In some ways, the old place has changed since he was last there. The appointment of 17 independent senators by Justin Trudeau and the exile of the Red Chamber Liberals from caucus has created a less-partisan environment that he will slip into more easily than the tribal house he left behind.
There is no small irony that Duffy himself was responsible for mobilizing the public anger that forced reform.
In the absence of possible constitutional reform, the Trudeau government’s efforts to change the minds of the two in five Canadians who still think the upper house should be abolished is the best option available.

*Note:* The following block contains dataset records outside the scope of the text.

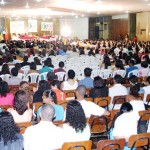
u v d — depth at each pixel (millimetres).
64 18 36500
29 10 23203
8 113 3289
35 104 5344
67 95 6590
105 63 11586
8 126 3189
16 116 4309
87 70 7477
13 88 7340
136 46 18734
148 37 24734
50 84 6176
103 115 4934
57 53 18156
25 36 33469
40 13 26656
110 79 8609
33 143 3461
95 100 5773
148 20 24547
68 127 3709
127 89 6949
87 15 29750
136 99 5152
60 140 3551
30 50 18062
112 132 4383
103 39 29594
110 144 3672
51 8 20938
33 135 3469
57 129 3562
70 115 3701
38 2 16906
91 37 34375
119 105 6020
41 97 5848
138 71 10008
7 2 17109
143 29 25312
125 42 24078
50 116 3547
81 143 3521
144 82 8281
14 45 21500
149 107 6340
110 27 30969
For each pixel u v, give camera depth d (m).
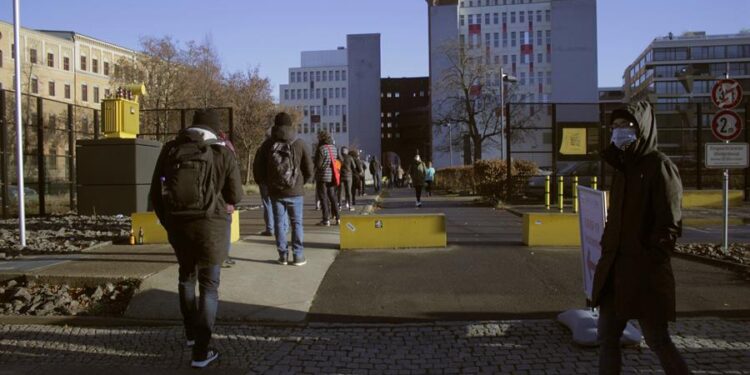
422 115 146.25
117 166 13.47
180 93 47.91
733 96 9.04
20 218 9.40
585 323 5.19
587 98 115.94
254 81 52.09
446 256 8.81
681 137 20.91
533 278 7.45
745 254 8.71
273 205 7.92
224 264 7.68
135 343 5.38
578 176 18.30
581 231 5.41
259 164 8.66
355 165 17.92
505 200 19.97
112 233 10.73
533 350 5.04
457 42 62.31
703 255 8.64
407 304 6.46
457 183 30.23
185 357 5.00
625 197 3.69
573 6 115.94
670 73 119.25
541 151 20.12
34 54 76.31
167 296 6.53
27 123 15.40
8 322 6.00
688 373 3.54
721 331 5.40
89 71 86.62
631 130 3.63
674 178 3.54
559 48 116.38
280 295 6.72
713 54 118.56
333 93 155.38
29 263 7.77
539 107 19.97
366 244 9.36
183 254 4.95
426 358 4.93
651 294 3.54
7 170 14.55
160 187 4.97
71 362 4.88
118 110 13.76
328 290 6.99
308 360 4.92
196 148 4.84
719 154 9.02
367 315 6.13
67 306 6.38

But an afternoon spent in the slow-moving New Zealand of legislative assemblies suggests that wholesale change will not come quickly.
Peter Harder, the government’s representative in the Senate, has asked two colleagues to be his “legislative deputy” and “government liaison,” rather than the traditional titles of “deputy Senate leader” and “government whip”.
This has not gone down well with the old school parties.
“I would like to congratulate them on their elevation to … I’m not quite sure what positions,” said Liberal Joan Fraser, sounding like the sharp-tongued Dowager Countess of Grantham.
The matter was resolved by someone suggesting the matter should proceed to a study.
Progress is glacial in the Senate. There is no firmer evidence of this than the knowledge that the senator from Kanata, Prince Edward Island, is once again eligible for a housing allowance for the home he has lived in for decades.